Checked ops consoles could raise alarms for correct systems – need to get fezzywig enabled
Dcache &Work Derek on 05 Dec 2005
Monday 5th December
Added 4 new vos
Tried install ops console with SL4
Added resrticted access yum repository for install poweroff rpm
Friday 2nd December
Further tidying up
Thursday 1st December
Tidying up after dCache upgrade
Dcache &Work Derek on 29 Nov 2005
Friday 25th
Holiday
Monday 28th
Holiday
Tuesday 29th
Preparation for downtime tomorrow
Dcache &Work Derek on 24 Nov 2005
Thursday 24 November
Met with CB,BS and MH about RAL-LCG2 – RALPP transfers after egging on from JC to get started. Getting transfers working should be trivial, getting transfers working at 300-500Mb/s may be harder, but this should be easiest T2 site to do.

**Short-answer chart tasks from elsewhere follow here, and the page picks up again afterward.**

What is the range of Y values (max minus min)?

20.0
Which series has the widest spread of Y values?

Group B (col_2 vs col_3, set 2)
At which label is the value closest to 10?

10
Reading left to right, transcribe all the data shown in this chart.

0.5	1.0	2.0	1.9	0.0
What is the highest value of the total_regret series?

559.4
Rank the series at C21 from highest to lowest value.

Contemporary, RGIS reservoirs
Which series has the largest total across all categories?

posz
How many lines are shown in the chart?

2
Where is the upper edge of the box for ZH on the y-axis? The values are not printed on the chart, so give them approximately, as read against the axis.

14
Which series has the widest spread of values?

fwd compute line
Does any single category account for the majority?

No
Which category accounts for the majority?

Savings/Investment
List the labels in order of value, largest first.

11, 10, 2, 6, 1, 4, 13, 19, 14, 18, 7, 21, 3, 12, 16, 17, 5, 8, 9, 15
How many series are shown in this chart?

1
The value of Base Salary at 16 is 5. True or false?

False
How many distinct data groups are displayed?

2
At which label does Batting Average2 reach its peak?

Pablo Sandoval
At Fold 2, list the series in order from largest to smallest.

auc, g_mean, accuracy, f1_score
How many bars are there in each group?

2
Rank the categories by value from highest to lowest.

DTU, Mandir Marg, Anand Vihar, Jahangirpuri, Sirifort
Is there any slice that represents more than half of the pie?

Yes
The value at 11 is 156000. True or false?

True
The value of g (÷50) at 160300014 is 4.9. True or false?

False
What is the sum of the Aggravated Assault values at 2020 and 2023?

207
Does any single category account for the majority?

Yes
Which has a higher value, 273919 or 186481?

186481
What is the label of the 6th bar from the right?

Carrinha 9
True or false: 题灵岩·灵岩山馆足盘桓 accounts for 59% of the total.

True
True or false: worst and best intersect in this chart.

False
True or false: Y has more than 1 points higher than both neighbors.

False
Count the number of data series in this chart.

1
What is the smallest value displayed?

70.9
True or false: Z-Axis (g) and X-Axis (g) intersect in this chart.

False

Change dcache to use fresh pg database for srm requests, either this or the necessary restart of SRM appeared to reduce load on dcache.gridpp to 1~2 from 4~5 though it has since increased.
Wednesday 23rd November
Cleared out failed CMS transfers for files apparently already deleted
Attended GridPP-Storage phone conference
Attended SC phone conference
Deleted remaining files from SC3 tape test
Dcache &Work Derek on 22 Nov 2005
pathtape server fell over at weekend – lots of stores piled up. Also some restores for not entirely understood reasons, my current thinking is that the file got written to a pool which tried to store it and hung (or it got stuck behind other stuck stores), the user access the file to see if its there, this causes another pool to try and supply the file – and tries to restore it from tape ( because it thinks it can, which hits some code in our restore script to cope with some backwards compatibilty and caused it to access the pathtape server which it wouldn’t do normally). But I’m sure dCache shouldn’t allow that, each file has a boolean to say whether its on tape or not which is not set until the tape operation is complete so it shouldn’t try and restore it I think.
Copied contents of dcache_1 to another dteam pool and shut it down – I want to use the /pool partition as /var/lib/pgsql/data when the great reorg takes place.